Every line below must come back exactly as it stands, with the images omitted.

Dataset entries
== Segment start ==
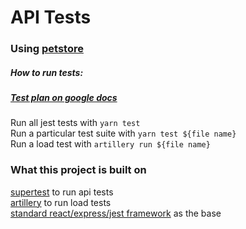# API Tests
  
### Using [petstore](https://petstore.swagger.io/#/)

##### How to run tests:  
##### [Test plan on google docs](https://docs.google.com/spreadsheets/d/1M_sXd3EaRquolIaVKNciKrh7frPKTksfdzRr7jNa0Q0/edit#gid=0)  
Run all jest tests with `yarn test`  
Run a particular test suite with `yarn test ${file name}`  
Run a load test with `artillery run ${file name}`  

### What this project is built on
[supertest](https://www.npmjs.com/package/supertest) to run api tests  
[artillery](https://www.npmjs.com/package/artillery) to run load tests  
[standard react/express/jest framework](https://www.digitalocean.com/community/tutorials/setting-up-a-node-project-with-typescript) as the base    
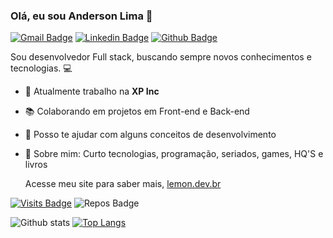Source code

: ### Olá, eu sou Anderson Lima 👋

[![Gmail Badge](https://img.shields.io/badge/-Gmail-c14438?style=flat-square&logo=Gmail&logoColor=white&link=mailto:andersonlimahw@gmail.com)](mailto:andersonlimahw@gmail.com)
[![Linkedin Badge](https://img.shields.io/badge/-LinkedIn-blue?style=flat-square&logo=Linkedin&logoColor=white&link=https://https://www.linkedin.com/in/anderson-lima-4b572651/)](https://www.linkedin.com/in/anderson-lima-4b572651/)
[![Github Badge](https://img.shields.io/badge/-Github-000?style=flat-square&logo=Github&logoColor=white&link=https://github.com/Andersonlimahw)](https://github.com/Andersonlimahw)

Sou desenvolvedor Full stack, buscando sempre novos conhecimentos e tecnologias. :computer:

- 🔭  Atualmente trabalho na **XP Inc**
- 📚  Colaborando em projetos em Front-end e Back-end
- 🤝  Posso te ajudar com alguns conceitos de desenvolvimento
- 💬  Sobre mim: Curto tecnologias, programação, seriados, games, HQ'S e livros

  Acesse meu site para saber mais, [lemon.dev.br](https://lemon.dev.br)

[![Visits Badge](https://badges.pufler.dev/visits/Andersonlimahw/Andersonlimahw?style=for-the-badge)](https://github.com/Andersonlimahw/)
![Repos Badge](https://badges.pufler.dev/repos/Andersonlimahw?style=for-the-badge)

![Github stats](https://github-readme-stats.vercel.app/api?username=Andersonlimahw&show_icons=true&theme=gotham)
[![Top Langs](https://github-readme-stats.vercel.app/api/top-langs/?username=Andersonlimahw&layout=compact&theme=gotham)](https://github.com/Andersonlimahw/github-readme-stats)
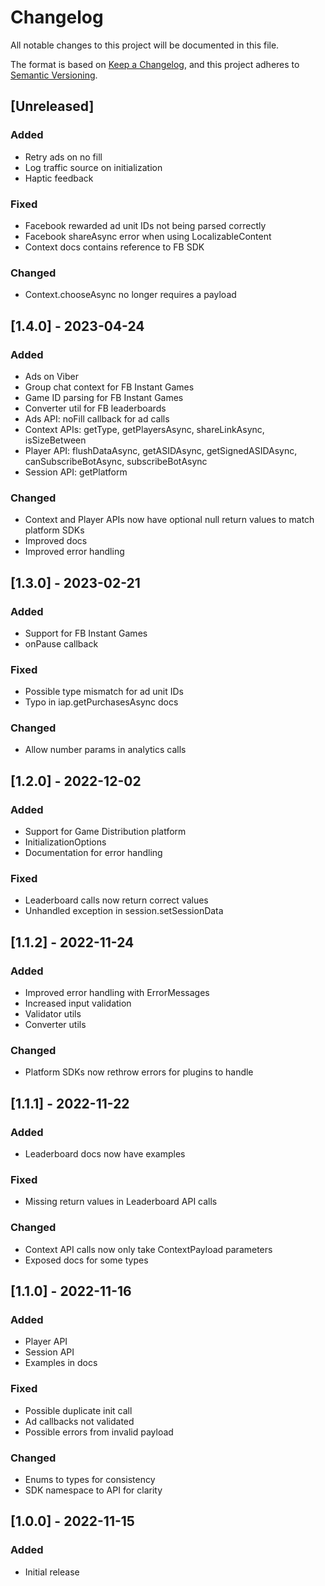 # Changelog
All notable changes to this project will be documented in this file.

The format is based on [Keep a Changelog](https://keepachangelog.com/en/1.0.0/),
and this project adheres to [Semantic Versioning](https://semver.org/spec/v2.0.0.html).

## [Unreleased]
### Added
- Retry ads on no fill
- Log traffic source on initialization
- Haptic feedback

### Fixed
- Facebook rewarded ad unit IDs not being parsed correctly
- Facebook shareAsync error when using LocalizableContent
- Context docs contains reference to FB SDK

### Changed
- Context.chooseAsync no longer requires a payload

## [1.4.0] - 2023-04-24
### Added
- Ads on Viber
- Group chat context for FB Instant Games
- Game ID parsing for FB Instant Games
- Converter util for FB leaderboards
- Ads API: noFill callback for ad calls
- Context APIs: getType, getPlayersAsync, shareLinkAsync, isSizeBetween
- Player API: flushDataAsync, getASIDAsync, getSignedASIDAsync, canSubscribeBotAsync, subscribeBotAsync
- Session API: getPlatform

### Changed
- Context and Player APIs now have optional null return values to match platform SDKs
- Improved docs
- Improved error handling

## [1.3.0] - 2023-02-21
### Added
- Support for FB Instant Games
- onPause callback

### Fixed
- Possible type mismatch for ad unit IDs
- Typo in iap.getPurchasesAsync docs

### Changed
- Allow number params in analytics calls

## [1.2.0] - 2022-12-02
### Added
- Support for Game Distribution platform
- InitializationOptions
- Documentation for error handling

### Fixed
- Leaderboard calls now return correct values
- Unhandled exception in session.setSessionData

## [1.1.2] - 2022-11-24
### Added
- Improved error handling with ErrorMessages
- Increased input validation
- Validator utils
- Converter utils

### Changed
- Platform SDKs now rethrow errors for plugins to handle

## [1.1.1] - 2022-11-22
### Added
- Leaderboard docs now have examples

### Fixed
- Missing return values in Leaderboard API calls

### Changed
- Context API calls now only take ContextPayload parameters
- Exposed docs for some types

## [1.1.0] - 2022-11-16
### Added
- Player API
- Session API
- Examples in docs

### Fixed
- Possible duplicate init call
- Ad callbacks not validated
- Possible errors from invalid payload

### Changed
- Enums to types for consistency
- SDK namespace to API for clarity

## [1.0.0] - 2022-11-15
### Added
- Initial release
== Segment end ==
> **EXERCISE RESULT**:
# API Tests
  
### Using [petstore](https://petstore.swagger.io/#/)

##### How to run tests:  
##### [Test plan on google docs](https://docs.google.com/spreadsheets/d/1M_sXd3EaRquolIaVKNciKrh7frPKTksfdzRr7jNa0Q0/edit#gid=0)  
Run all jest tests with `yarn test`  
Run a particular test suite with `yarn test ${file name}`  
Run a load test with `artillery run ${file name}`  

### What this project is built on
[supertest](https://www.npmjs.com/package/supertest) to run api tests  
[artillery](https://www.npmjs.com/package/artillery) to run load tests  
[standard react/express/jest framework](https://www.digitalocean.com/community/tutorials/setting-up-a-node-project-with-typescript) as the base    
Source code

: ### Olá, eu sou Anderson Lima 👋

[![Gmail Badge](https://img.shields.io/badge/-Gmail-c14438?style=flat-square&logo=Gmail&logoColor=white&link=mailto:andersonlimahw@gmail.com)](mailto:andersonlimahw@gmail.com)
[![Linkedin Badge](https://img.shields.io/badge/-LinkedIn-blue?style=flat-square&logo=Linkedin&logoColor=white&link=https://https://www.linkedin.com/in/anderson-lima-4b572651/)](https://www.linkedin.com/in/anderson-lima-4b572651/)
[![Github Badge](https://img.shields.io/badge/-Github-000?style=flat-square&logo=Github&logoColor=white&link=https://github.com/Andersonlimahw)](https://github.com/Andersonlimahw)

Sou desenvolvedor Full stack, buscando sempre novos conhecimentos e tecnologias. :computer:

- 🔭  Atualmente trabalho na **XP Inc**
- 📚  Colaborando em projetos em Front-end e Back-end
- 🤝  Posso te ajudar com alguns conceitos de desenvolvimento
- 💬  Sobre mim: Curto tecnologias, programação, seriados, games, HQ'S e livros

  Acesse meu site para saber mais, [lemon.dev.br](https://lemon.dev.br)

[![Visits Badge](https://badges.pufler.dev/visits/Andersonlimahw/Andersonlimahw?style=for-the-badge)](https://github.com/Andersonlimahw/)
![Repos Badge](https://badges.pufler.dev/repos/Andersonlimahw?style=for-the-badge)

![Github stats](https://github-readme-stats.vercel.app/api?username=Andersonlimahw&show_icons=true&theme=gotham)
[![Top Langs](https://github-readme-stats.vercel.app/api/top-langs/?username=Andersonlimahw&layout=compact&theme=gotham)](https://github.com/Andersonlimahw/github-readme-stats)
 # Changelog
All notable changes to this project will be documented in this file.

The format is based on [Keep a Changelog](https://keepachangelog.com/en/1.0.0/),
and this project adheres to [Semantic Versioning](https://semver.org/spec/v2.0.0.html).

## [Unreleased]
### Added
- Retry ads on no fill
- Log traffic source on initialization
- Haptic feedback

### Fixed
- Facebook rewarded ad unit IDs not being parsed correctly
- Facebook shareAsync error when using LocalizableContent
- Context docs contains reference to FB SDK

### Changed
- Context.chooseAsync no longer requires a payload

## [1.4.0] - 2023-04-24
### Added
- Ads on Viber
- Group chat context for FB Instant Games
- Game ID parsing for FB Instant Games
- Converter util for FB leaderboards
- Ads API: noFill callback for ad calls
- Context APIs: getType, getPlayersAsync, shareLinkAsync, isSizeBetween
- Player API: flushDataAsync, getASIDAsync, getSignedASIDAsync, canSubscribeBotAsync, subscribeBotAsync
- Session API: getPlatform

### Changed
- Context and Player APIs now have optional null return values to match platform SDKs
- Improved docs
- Improved error handling

## [1.3.0] - 2023-02-21
### Added
- Support for FB Instant Games
- onPause callback

### Fixed
- Possible type mismatch for ad unit IDs
- Typo in iap.getPurchasesAsync docs

### Changed
- Allow number params in analytics calls

## [1.2.0] - 2022-12-02
### Added
- Support for Game Distribution platform
- InitializationOptions
- Documentation for error handling

### Fixed
- Leaderboard calls now return correct values
- Unhandled exception in session.setSessionData

## [1.1.2] - 2022-11-24
### Added
- Improved error handling with ErrorMessages
- Increased input validation
- Validator utils
- Converter utils

### Changed
- Platform SDKs now rethrow errors for plugins to handle

## [1.1.1] - 2022-11-22
### Added
- Leaderboard docs now have examples

### Fixed
- Missing return values in Leaderboard API calls

### Changed
- Context API calls now only take ContextPayload parameters
- Exposed docs for some types

## [1.1.0] - 2022-11-16
### Added
- Player API
- Session API
- Examples in docs

### Fixed
- Possible duplicate init call
- Ad callbacks not validated
- Possible errors from invalid payload

### Changed
- Enums to types for consistency
- SDK namespace to API for clarity

## [1.0.0] - 2022-11-15
### Added
- Initial release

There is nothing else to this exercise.